(Plain-text document sources)
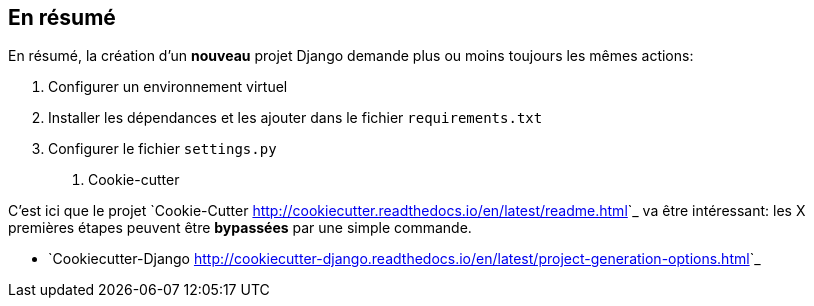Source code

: == En résumé

En résumé, la création d'un **nouveau** projet Django demande plus ou moins toujours les mêmes actions: 

 1. Configurer un environnement virtuel
 1. Installer les dépendances et les ajouter dans le fichier ``requirements.txt``
 2. Configurer le fichier ``settings.py``


. Cookie-cutter

C'est ici que le projet `Cookie-Cutter <http://cookiecutter.readthedocs.io/en/latest/readme.html>`_ va être intéressant: les X premières étapes peuvent être *bypassées* par une simple commande.

 * `Cookiecutter-Django <http://cookiecutter-django.readthedocs.io/en/latest/project-generation-options.html>`_
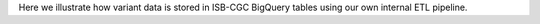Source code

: Here we illustrate how variant data is stored in ISB-CGC BigQuery tables using our own internal ETL pipeline.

Exercise aim ▸ Write the records out again verbatim and omit the pictures they contain.

Exercise answer ▸
Source code

: == En résumé

En résumé, la création d'un **nouveau** projet Django demande plus ou moins toujours les mêmes actions: 

 1. Configurer un environnement virtuel
 1. Installer les dépendances et les ajouter dans le fichier ``requirements.txt``
 2. Configurer le fichier ``settings.py``


. Cookie-cutter

C'est ici que le projet `Cookie-Cutter <http://cookiecutter.readthedocs.io/en/latest/readme.html>`_ va être intéressant: les X premières étapes peuvent être *bypassées* par une simple commande.

 * `Cookiecutter-Django <http://cookiecutter-django.readthedocs.io/en/latest/project-generation-options.html>`_
Source code

: Here we illustrate how variant data is stored in ISB-CGC BigQuery tables using our own internal ETL pipeline.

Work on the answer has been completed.